Pandoro-gate
Ferragni, parla la signora della Csr: «È socialwashing»
Rossella Sobrero, fondatrice del Salone della Csr e dell'innovazione sociale, boccia senza appello l'influactivism della modella. E al non profit dice: «Diventa urgente prendere le distanze da personaggi che, grazie al patrimonio di follower, rischiano di diventare punti di riferimento sui temi sociali, senza nessuna competenza»
Rossella Sobrero è, a pieno titolo, la madrina, se non la madre, della corporate social responsibility in Italia. Non è che l’abbia inventata lei, certo, ma ha fondato la sua agenzia di comunicazione, Koinetica, oltre 20 anni fa, proprio per lavorare su questo terreno quando, insomma, l’acronimo “csr” era poco o punto famigliare e si doveva farne spesso lo spelling. Ma più di tutto, Sobrero ha il merito d’aver costruito, 12 anni orsono, animando un comitato largo – da Sodalitas alla Bocconi, da Unioncamere al Global Compact, da Asvis ai Sustainability makers – un Salone dedicato alla responsabilità sociale di impresa che, oltre a essere un raduno nazionale sulle migliori buone pratiche delle aziende responsabili, ha di fatto accompagnato e sostenuto la consapevolezza fra le aziende italiane.
Chi meglio di lei, allora, può dire una parola di senso in una vicenda, il pandoro-gate, che coinvolge aziende produttrici, Balocco, e aziende di servizi, quelle del brand Ferragni?
Sobrero, lei ha scritto di greenwashing, c’entra questa vicenda col socialwashing. Può la finalità sociale di un’azione mascherare il resto?
Il socialwashing purtroppo continua a crescere e si sta diffondendo ma da un certo punto di vista diventa più facilmente “identificabile” perché le persone e le istituzioni sono più attente.

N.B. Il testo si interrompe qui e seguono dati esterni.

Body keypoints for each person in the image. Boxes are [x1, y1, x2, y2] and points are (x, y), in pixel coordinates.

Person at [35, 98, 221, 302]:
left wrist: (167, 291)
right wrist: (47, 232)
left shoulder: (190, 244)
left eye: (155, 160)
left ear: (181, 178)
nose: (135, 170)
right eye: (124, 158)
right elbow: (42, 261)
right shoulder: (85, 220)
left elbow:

Il caso Ferragni si può rubricare così?
Ne è l’esempio recente: qui è stato utilizzato in modo distorto un messaggio sociale per rafforzare ulteriormente la propria presenza sui social oltre che aumentare le proprie entrate.
C’è ormai un pullulare di personaggi influenti sul web che si collegano a buone cause.
Sono molti i personaggi famosi che sembrano battersi per una buona causa: in alcuni casi si tratta di esempi negativi di influactivism, parola inventata negli Stati Uniti per definire chi utilizza i social per rafforzare community numerose e sempre più attive.
Che insegnamento possiamo trarne?
Stimolare l’acquisto di un prodotto collegato al sostegno di una buona causa quando non è vero non ha naturalmente nessuna giustificazione.
Che possono fare le organizzazioni non profit?
Diventa urgente prendere le distanze da personaggi che grazie al “patrimonio” di follower rischiano di diventare punti di riferimento anche su temi sociali nonostante non abbiano il ruolo e le competenze per intervenire su argomenti spesso molto delicati.